That does look nice. But I think meant that there isn't a tedder made to cover two widths of a 13'.


----------



## central va farmer (Feb 14, 2015)

Dealer tried every angle, tine setting everything. I found if I used 5000 ford or 4020 it did pretty good. Must be something to do with pto speed. Krone said if I had a tractor with 540 e pto speed to use that. We only have 1 tractor like that and it stays tied up at poultry houses. So we started using 5000 to ted. It sure would be nice to have ac though when tedding.


----------



## Albertan (Jan 10, 2015)

As almost all Tedders originate from Europe where 13'-16' swaths are very uncommon (9'-11' would be the mainstream) it is not always possible to get good sizing to exactly match your swath sizes. The key is to try and make sure that 2 Tedder baskets are splitting one mower swath e.g. 2 swaths = 4 baskets, 3 swaths = 6 baskets and so on. Of course with larger 16' mower swaths this is pretty tough, so the key is to lay your mower swaths as wide as possible so you are leaving a wider and thinner mat of material for each Tedder basket. In my experience I have also found that smaller basket Tedders with more arms per basket perform better than larger baskets with lesser arms (usually found on more budget brand machines) Forward speed and PTO is a factor too and needs to be tweaked in accordance to crop conditions to get the best result.


----------



## rjmoses (Apr 4, 2010)

Albertan said:


> Forward speed and PTO is a factor too and needs to be tweaked in accordance to crop conditions to get the best result.


Right on!

The tedder operator has to match the hay conditions.
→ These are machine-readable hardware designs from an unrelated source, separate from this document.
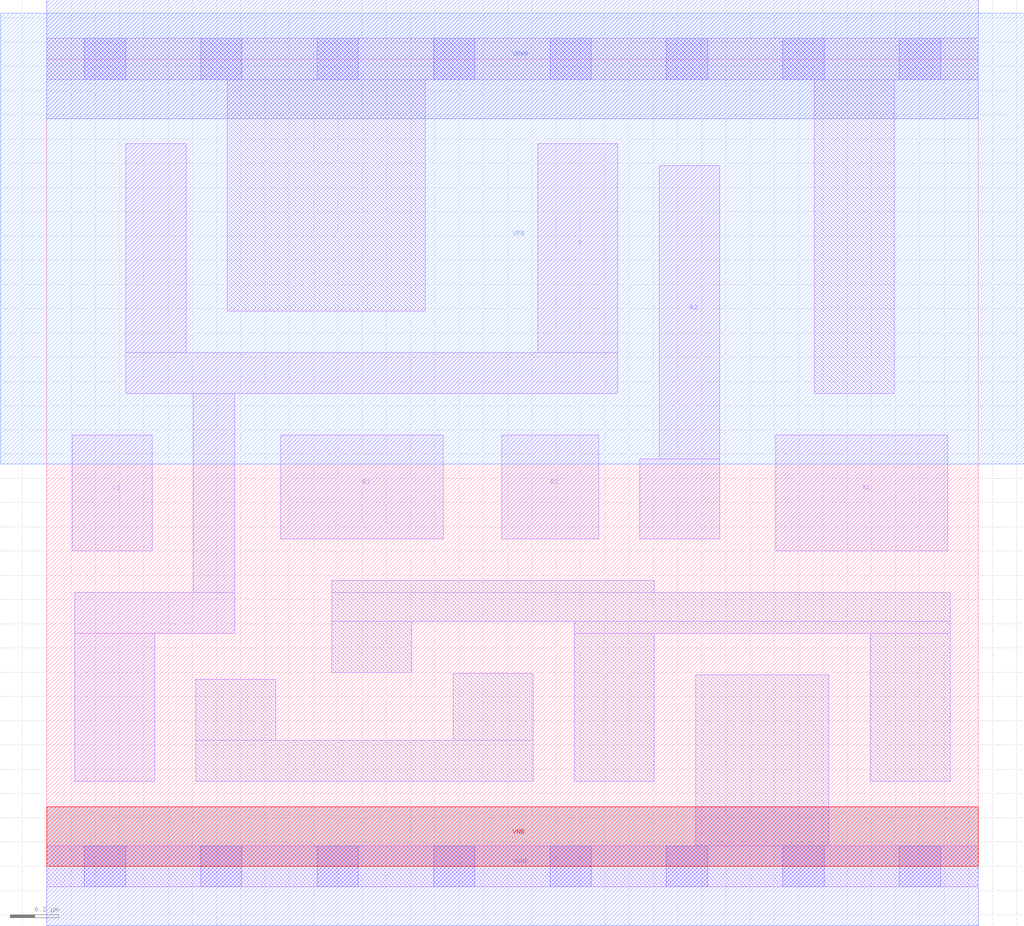
<source format=lef>
# Copyright 2020 The SkyWater PDK Authors
#
# Licensed under the Apache License, Version 2.0 (the "License");
# you may not use this file except in compliance with the License.
# You may obtain a copy of the License at
#
#     https://www.apache.org/licenses/LICENSE-2.0
#
# Unless required by applicable law or agreed to in writing, software
# distributed under the License is distributed on an "AS IS" BASIS,
# WITHOUT WARRANTIES OR CONDITIONS OF ANY KIND, either express or implied.
# See the License for the specific language governing permissions and
# limitations under the License.
#
# SPDX-License-Identifier: Apache-2.0

VERSION 5.7 ;
  NOWIREEXTENSIONATPIN ON ;
  DIVIDERCHAR "/" ;
  BUSBITCHARS "[]" ;
MACRO sky130_fd_sc_ms__o221ai_1
  CLASS CORE ;
  FOREIGN sky130_fd_sc_ms__o221ai_1 ;
  ORIGIN  0.000000  0.000000 ;
  SIZE  3.840000 BY  3.330000 ;
  SYMMETRY X Y ;
  SITE unit ;
  PIN A1
    ANTENNAGATEAREA  0.312600 ;
    DIRECTION INPUT ;
    USE SIGNAL ;
    PORT
      LAYER li1 ;
        RECT 3.005000 1.300000 3.715000 1.780000 ;
    END
  END A1
  PIN A2
    ANTENNAGATEAREA  0.312600 ;
    DIRECTION INPUT ;
    USE SIGNAL ;
    PORT
      LAYER li1 ;
        RECT 2.445000 1.350000 2.775000 1.680000 ;
        RECT 2.525000 1.680000 2.775000 2.890000 ;
    END
  END A2
  PIN B1
    ANTENNAGATEAREA  0.312600 ;
    DIRECTION INPUT ;
    USE SIGNAL ;
    PORT
      LAYER li1 ;
        RECT 0.965000 1.350000 1.635000 1.780000 ;
    END
  END B1
  PIN B2
    ANTENNAGATEAREA  0.312600 ;
    DIRECTION INPUT ;
    USE SIGNAL ;
    PORT
      LAYER li1 ;
        RECT 1.875000 1.350000 2.275000 1.780000 ;
    END
  END B2
  PIN C1
    ANTENNAGATEAREA  0.312600 ;
    DIRECTION INPUT ;
    USE SIGNAL ;
    PORT
      LAYER li1 ;
        RECT 0.105000 1.300000 0.435000 1.780000 ;
    END
  END C1
  PIN Y
    ANTENNADIFFAREA  0.961300 ;
    DIRECTION OUTPUT ;
    USE SIGNAL ;
    PORT
      LAYER li1 ;
        RECT 0.115000 0.350000 0.445000 0.960000 ;
        RECT 0.115000 0.960000 0.775000 1.130000 ;
        RECT 0.325000 1.950000 2.355000 2.120000 ;
        RECT 0.325000 2.120000 0.575000 2.980000 ;
        RECT 0.605000 1.130000 0.775000 1.950000 ;
        RECT 2.025000 2.120000 2.355000 2.980000 ;
    END
  END Y
  PIN VGND
    DIRECTION INOUT ;
    USE GROUND ;
    PORT
      LAYER met1 ;
        RECT 0.000000 -0.245000 3.840000 0.245000 ;
    END
  END VGND
  PIN VNB
    DIRECTION INOUT ;
    USE GROUND ;
    PORT
      LAYER pwell ;
        RECT 0.000000 0.000000 3.840000 0.245000 ;
    END
  END VNB
  PIN VPB
    DIRECTION INOUT ;
    USE POWER ;
    PORT
      LAYER nwell ;
        RECT -0.190000 1.660000 4.030000 3.520000 ;
    END
  END VPB
  PIN VPWR
    DIRECTION INOUT ;
    USE POWER ;
    PORT
      LAYER met1 ;
        RECT 0.000000 3.085000 3.840000 3.575000 ;
    END
  END VPWR
  OBS
    LAYER li1 ;
      RECT 0.000000 -0.085000 3.840000 0.085000 ;
      RECT 0.000000  3.245000 3.840000 3.415000 ;
      RECT 0.615000  0.350000 2.005000 0.520000 ;
      RECT 0.615000  0.520000 0.945000 0.770000 ;
      RECT 0.745000  2.290000 1.560000 3.245000 ;
      RECT 1.175000  0.800000 1.505000 1.010000 ;
      RECT 1.175000  1.010000 3.725000 1.130000 ;
      RECT 1.175000  1.130000 2.505000 1.180000 ;
      RECT 1.675000  0.520000 2.005000 0.795000 ;
      RECT 2.175000  0.350000 2.505000 0.960000 ;
      RECT 2.175000  0.960000 3.725000 1.010000 ;
      RECT 2.675000  0.085000 3.225000 0.790000 ;
      RECT 3.165000  1.950000 3.495000 3.245000 ;
      RECT 3.395000  0.350000 3.725000 0.960000 ;
    LAYER mcon ;
      RECT 0.155000 -0.085000 0.325000 0.085000 ;
      RECT 0.155000  3.245000 0.325000 3.415000 ;
      RECT 0.635000 -0.085000 0.805000 0.085000 ;
      RECT 0.635000  3.245000 0.805000 3.415000 ;
      RECT 1.115000 -0.085000 1.285000 0.085000 ;
      RECT 1.115000  3.245000 1.285000 3.415000 ;
      RECT 1.595000 -0.085000 1.765000 0.085000 ;
      RECT 1.595000  3.245000 1.765000 3.415000 ;
      RECT 2.075000 -0.085000 2.245000 0.085000 ;
      RECT 2.075000  3.245000 2.245000 3.415000 ;
      RECT 2.555000 -0.085000 2.725000 0.085000 ;
      RECT 2.555000  3.245000 2.725000 3.415000 ;
      RECT 3.035000 -0.085000 3.205000 0.085000 ;
      RECT 3.035000  3.245000 3.205000 3.415000 ;
      RECT 3.515000 -0.085000 3.685000 0.085000 ;
      RECT 3.515000  3.245000 3.685000 3.415000 ;
  END
END sky130_fd_sc_ms__o221ai_1
END LIBRARY

</source>
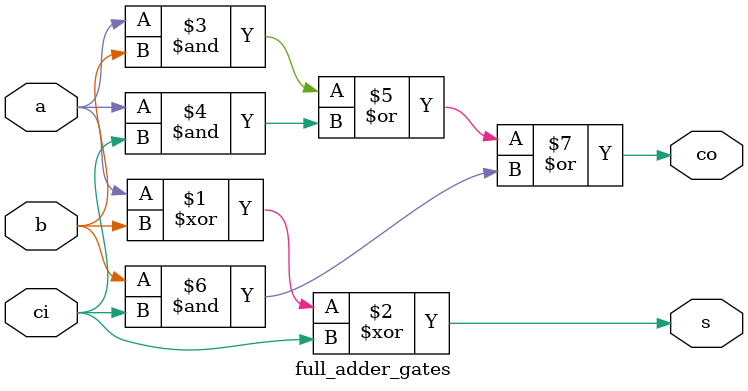
<source format=v>
`timescale 1ns / 1ps


module full_adder_gates(
    input a,
    input b,
    input ci,
    output co,
    output s
    );
    assign s = (a ^ b) ^ ci;
    assign co = ((a & b) | (a & ci)) | (b & ci);
endmodule

</source>
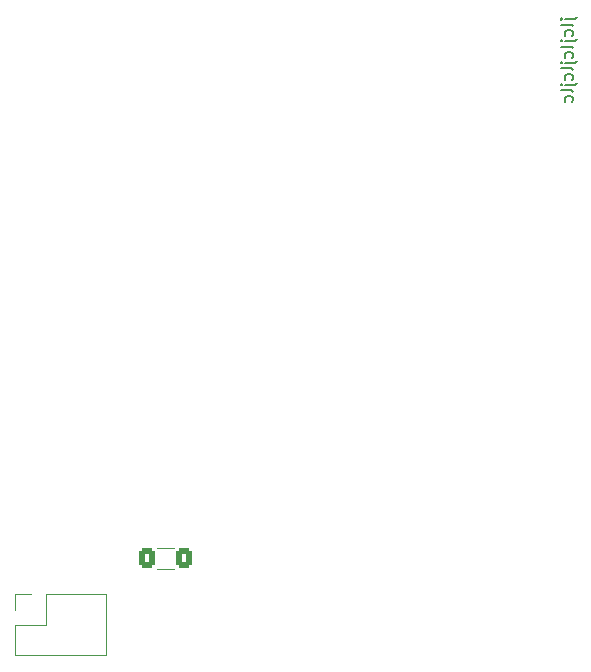
<source format=gbr>
G04 #@! TF.GenerationSoftware,KiCad,Pcbnew,(6.99.0-2452-gdb4f2d9dd8)*
G04 #@! TF.CreationDate,2022-08-02T16:49:25-05:00*
G04 #@! TF.ProjectId,CalPoly,43616c50-6f6c-4792-9e6b-696361645f70,rev?*
G04 #@! TF.SameCoordinates,Original*
G04 #@! TF.FileFunction,Legend,Bot*
G04 #@! TF.FilePolarity,Positive*
%FSLAX46Y46*%
G04 Gerber Fmt 4.6, Leading zero omitted, Abs format (unit mm)*
G04 Created by KiCad (PCBNEW (6.99.0-2452-gdb4f2d9dd8)) date 2022-08-02 16:49:25*
%MOMM*%
%LPD*%
G01*
G04 APERTURE LIST*
G04 Aperture macros list*
%AMRoundRect*
0 Rectangle with rounded corners*
0 $1 Rounding radius*
0 $2 $3 $4 $5 $6 $7 $8 $9 X,Y pos of 4 corners*
0 Add a 4 corners polygon primitive as box body*
4,1,4,$2,$3,$4,$5,$6,$7,$8,$9,$2,$3,0*
0 Add four circle primitives for the rounded corners*
1,1,$1+$1,$2,$3*
1,1,$1+$1,$4,$5*
1,1,$1+$1,$6,$7*
1,1,$1+$1,$8,$9*
0 Add four rect primitives between the rounded corners*
20,1,$1+$1,$2,$3,$4,$5,0*
20,1,$1+$1,$4,$5,$6,$7,0*
20,1,$1+$1,$6,$7,$8,$9,0*
20,1,$1+$1,$8,$9,$2,$3,0*%
G04 Aperture macros list end*
%ADD10C,0.150000*%
%ADD11C,0.120000*%
%ADD12R,1.800000X1.800000*%
%ADD13C,1.800000*%
%ADD14R,1.700000X1.700000*%
%ADD15O,1.700000X1.700000*%
%ADD16RoundRect,0.250000X0.400000X0.625000X-0.400000X0.625000X-0.400000X-0.625000X0.400000X-0.625000X0*%
G04 APERTURE END LIST*
D10*
X92300714Y-61823809D02*
X93157857Y-61823809D01*
X93157857Y-61823809D02*
X93253095Y-61776190D01*
X93253095Y-61776190D02*
X93300714Y-61680952D01*
X93300714Y-61680952D02*
X93300714Y-61633333D01*
X91967380Y-61823809D02*
X92015000Y-61776190D01*
X92015000Y-61776190D02*
X92062619Y-61823809D01*
X92062619Y-61823809D02*
X92015000Y-61871428D01*
X92015000Y-61871428D02*
X91967380Y-61823809D01*
X91967380Y-61823809D02*
X92062619Y-61823809D01*
X92967380Y-62442856D02*
X92919761Y-62347618D01*
X92919761Y-62347618D02*
X92824523Y-62299999D01*
X92824523Y-62299999D02*
X91967380Y-62299999D01*
X92919761Y-63252380D02*
X92967380Y-63157142D01*
X92967380Y-63157142D02*
X92967380Y-62966666D01*
X92967380Y-62966666D02*
X92919761Y-62871428D01*
X92919761Y-62871428D02*
X92872142Y-62823809D01*
X92872142Y-62823809D02*
X92776904Y-62776190D01*
X92776904Y-62776190D02*
X92491190Y-62776190D01*
X92491190Y-62776190D02*
X92395952Y-62823809D01*
X92395952Y-62823809D02*
X92348333Y-62871428D01*
X92348333Y-62871428D02*
X92300714Y-62966666D01*
X92300714Y-62966666D02*
X92300714Y-63157142D01*
X92300714Y-63157142D02*
X92348333Y-63252380D01*
X92300714Y-63680952D02*
X93157857Y-63680952D01*
X93157857Y-63680952D02*
X93253095Y-63633333D01*
X93253095Y-63633333D02*
X93300714Y-63538095D01*
X93300714Y-63538095D02*
X93300714Y-63490476D01*
X91967380Y-63680952D02*
X92015000Y-63633333D01*
X92015000Y-63633333D02*
X92062619Y-63680952D01*
X92062619Y-63680952D02*
X92015000Y-63728571D01*
X92015000Y-63728571D02*
X91967380Y-63680952D01*
X91967380Y-63680952D02*
X92062619Y-63680952D01*
X92967380Y-64299999D02*
X92919761Y-64204761D01*
X92919761Y-64204761D02*
X92824523Y-64157142D01*
X92824523Y-64157142D02*
X91967380Y-64157142D01*
X92919761Y-65109523D02*
X92967380Y-65014285D01*
X92967380Y-65014285D02*
X92967380Y-64823809D01*
X92967380Y-64823809D02*
X92919761Y-64728571D01*
X92919761Y-64728571D02*
X92872142Y-64680952D01*
X92872142Y-64680952D02*
X92776904Y-64633333D01*
X92776904Y-64633333D02*
X92491190Y-64633333D01*
X92491190Y-64633333D02*
X92395952Y-64680952D01*
X92395952Y-64680952D02*
X92348333Y-64728571D01*
X92348333Y-64728571D02*
X92300714Y-64823809D01*
X92300714Y-64823809D02*
X92300714Y-65014285D01*
X92300714Y-65014285D02*
X92348333Y-65109523D01*
X92300714Y-65538095D02*
X93157857Y-65538095D01*
X93157857Y-65538095D02*
X93253095Y-65490476D01*
X93253095Y-65490476D02*
X93300714Y-65395238D01*
X93300714Y-65395238D02*
X93300714Y-65347619D01*
X91967380Y-65538095D02*
X92015000Y-65490476D01*
X92015000Y-65490476D02*
X92062619Y-65538095D01*
X92062619Y-65538095D02*
X92015000Y-65585714D01*
X92015000Y-65585714D02*
X91967380Y-65538095D01*
X91967380Y-65538095D02*
X92062619Y-65538095D01*
X92967380Y-66157142D02*
X92919761Y-66061904D01*
X92919761Y-66061904D02*
X92824523Y-66014285D01*
X92824523Y-66014285D02*
X91967380Y-66014285D01*
X92919761Y-66966666D02*
X92967380Y-66871428D01*
X92967380Y-66871428D02*
X92967380Y-66680952D01*
X92967380Y-66680952D02*
X92919761Y-66585714D01*
X92919761Y-66585714D02*
X92872142Y-66538095D01*
X92872142Y-66538095D02*
X92776904Y-66490476D01*
X92776904Y-66490476D02*
X92491190Y-66490476D01*
X92491190Y-66490476D02*
X92395952Y-66538095D01*
X92395952Y-66538095D02*
X92348333Y-66585714D01*
X92348333Y-66585714D02*
X92300714Y-66680952D01*
X92300714Y-66680952D02*
X92300714Y-66871428D01*
X92300714Y-66871428D02*
X92348333Y-66966666D01*
X92300714Y-67395238D02*
X93157857Y-67395238D01*
X93157857Y-67395238D02*
X93253095Y-67347619D01*
X93253095Y-67347619D02*
X93300714Y-67252381D01*
X93300714Y-67252381D02*
X93300714Y-67204762D01*
X91967380Y-67395238D02*
X92015000Y-67347619D01*
X92015000Y-67347619D02*
X92062619Y-67395238D01*
X92062619Y-67395238D02*
X92015000Y-67442857D01*
X92015000Y-67442857D02*
X91967380Y-67395238D01*
X91967380Y-67395238D02*
X92062619Y-67395238D01*
X92967380Y-68014285D02*
X92919761Y-67919047D01*
X92919761Y-67919047D02*
X92824523Y-67871428D01*
X92824523Y-67871428D02*
X91967380Y-67871428D01*
X92919761Y-68823809D02*
X92967380Y-68728571D01*
X92967380Y-68728571D02*
X92967380Y-68538095D01*
X92967380Y-68538095D02*
X92919761Y-68442857D01*
X92919761Y-68442857D02*
X92872142Y-68395238D01*
X92872142Y-68395238D02*
X92776904Y-68347619D01*
X92776904Y-68347619D02*
X92491190Y-68347619D01*
X92491190Y-68347619D02*
X92395952Y-68395238D01*
X92395952Y-68395238D02*
X92348333Y-68442857D01*
X92348333Y-68442857D02*
X92300714Y-68538095D01*
X92300714Y-68538095D02*
X92300714Y-68728571D01*
X92300714Y-68728571D02*
X92348333Y-68823809D01*
D11*
X53470000Y-110500000D02*
X53470000Y-115700000D01*
X48330000Y-110500000D02*
X53470000Y-110500000D01*
X48330000Y-110500000D02*
X48330000Y-113100000D01*
X47060000Y-110500000D02*
X45730000Y-110500000D01*
X45730000Y-110500000D02*
X45730000Y-111830000D01*
X48330000Y-113100000D02*
X45730000Y-113100000D01*
X45730000Y-113100000D02*
X45730000Y-115700000D01*
X45730000Y-115700000D02*
X53470000Y-115700000D01*
X59227064Y-108410000D02*
X57772936Y-108410000D01*
X59227064Y-106590000D02*
X57772936Y-106590000D01*
%LPC*%
D12*
X62499999Y-114469999D03*
D13*
X62500000Y-111930000D03*
D14*
X47059999Y-111829999D03*
D15*
X47059999Y-114369999D03*
X49599999Y-111829999D03*
X49599999Y-114369999D03*
X52139999Y-111829999D03*
X52139999Y-114369999D03*
D16*
X60050000Y-107500000D03*
X56950000Y-107500000D03*
M02*

</source>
The tedder needs to pick apart the windrow, one strand at a time. Running too fast jams the hay into tedder. Running over too wet hay makes it too heavy to throw any distance. running too slow on the PTO limits the "throw".

Ralph


----------



## bluefarmer (Oct 10, 2010)

540 pto speed is 540 no matter what tractor you got it hooked to. What is the height of drawbar on the tractor that it works the best on vs the one it don't ?


----------



## Chuck (Dec 14, 2014)

Good point ! I'm going to check the drawbar height


----------



## hay rake (Dec 31, 2011)

You don't always turn one 540 sometimes 480-520 is the answer. You just need to hunt to see what works


----------